Testimonianze su Piero Di Blasi

Dal Radiocorriere del 19 – 25 febbraio 1956, pag. 9 – 11:

Lascia o raddoppia – Mike Bongiorno presentatore con uno dei concorrenti:  Bruno Dossena ballerino geografo.

Tra l’altro……….””BONGIORNO – Questa sera noi Le dobbiamo dire due cose molto belle. Nella evenienza che Lei raddoppi questa sera, c’è un gruppo, non so bene quale gruppo sia, che Le offrirà un appartamento, cioè un appartamento dove Lei eventualmente potrà andar quando si sposa.

DOSSENA – Ottima idea ! “Conditio sine qua non” il matrimonio ? L’idea è buona

BONGIORNO – Nell’evenienza che non raddoppi e caschi, Le daranno questo appartamento.
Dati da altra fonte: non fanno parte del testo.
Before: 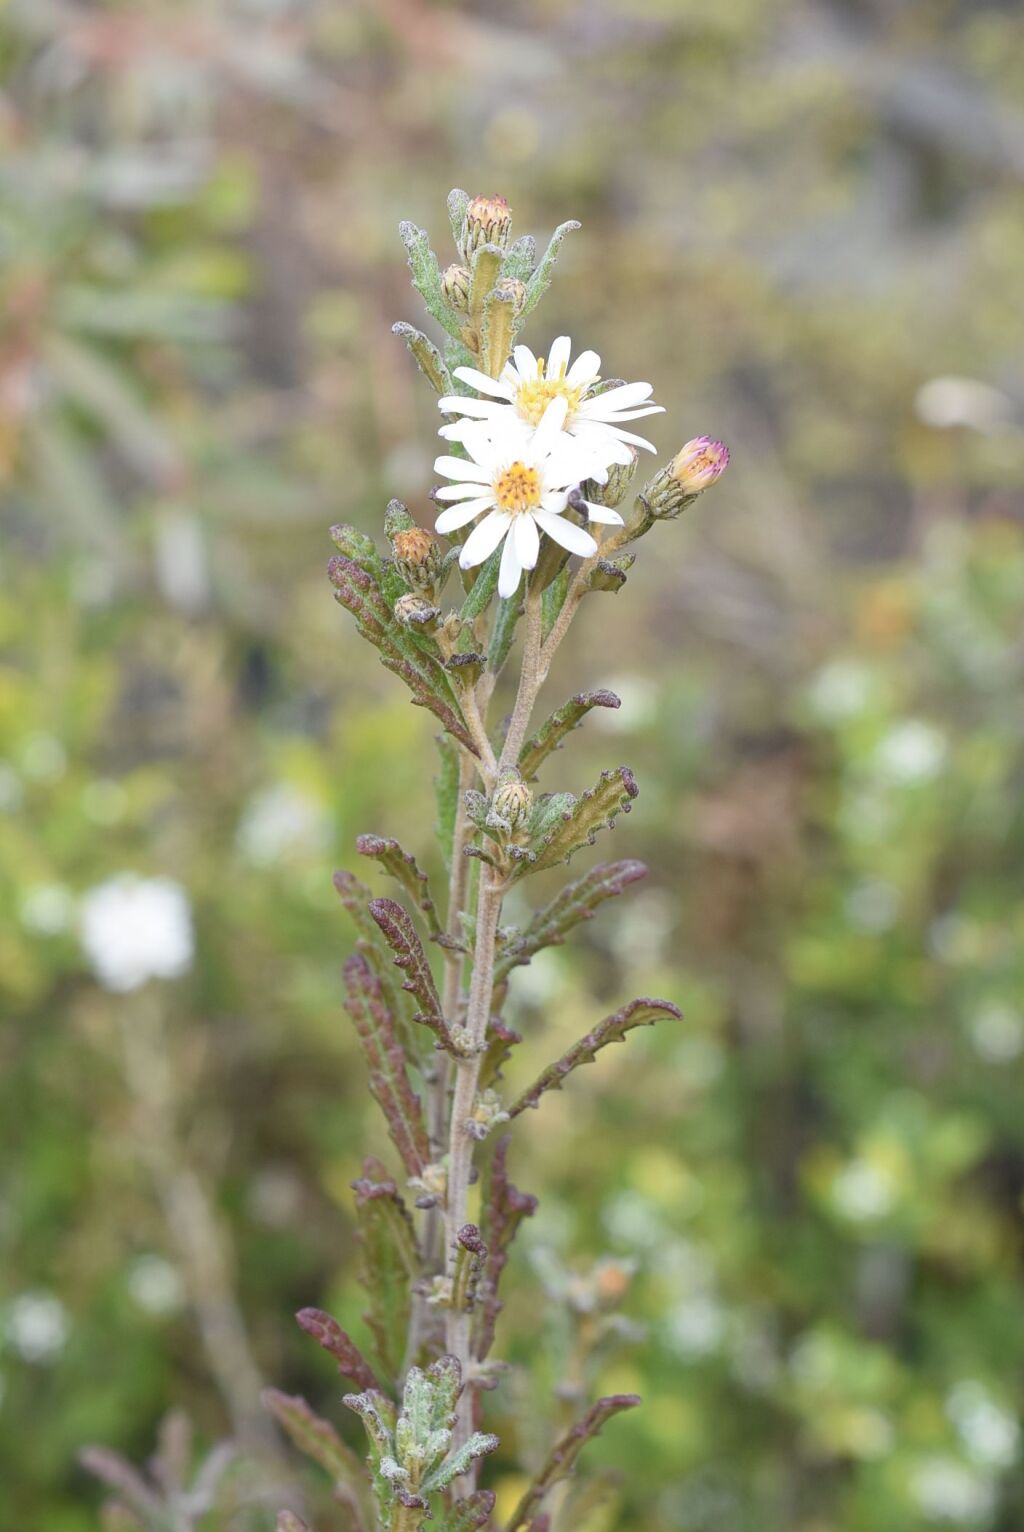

In più abbiamo ricevuto una lettera da un signore che è il proprietario di una magnifica villa in una delle Isole Eolie, dove Lei potrà andare come ospite con la Sua fidanzata per otto giorni.

DOSSENA – Potrei sapere il nome ?

BONGIORNO (Si mette gli occhiali) – Riceviamo tante lettere che non ci possiamo ricordare tutto. Si chiama Piero De Blasi della Panaria. Guardi qui che bella villa. Anche qui se perde…””.

 

Da un articolo del Corriere della Sera di Fumagalli Marisa del 13 agosto 1995.

“”Ma un habitue’ dell’ isola, l’ avvocato milanese Piero Di Blasi, denuncia il “lato nero” della perla delle Eolie. Assieme a un gruppo di turisti, ha scritto al Corriere lanciando il grido d’ allarme: le coste di Panarea sono a rischio. Le imbarcazioni, in spregio della legge, si ancorano a riva, con grave pericolo per i bagnanti, in particolare per i bambini.””

 

PANAREA, ISOLA INCANTEVOLE

Nei ricordi di un avvocato milanese in pensione, i trascorsi di un luogo splendido che oggi, per la massiccia presenza dei turisti, ha perso parte del proprio fascino.

3 maggio 2002 – Sono un avvocato milanese in pensione innamoratosi, negli anni ’50, dell’isola di Panarea nell’arcipelago delle Eolie quando, portato dal pittore Aldo Cerchiari e dalla moglie Elda, vi scopersi tutti i suoi doni. Diciamo subito che la Panarea di allora non esiste più, è rimasto il fantastico ricordo solo nei frequentatori più anziani.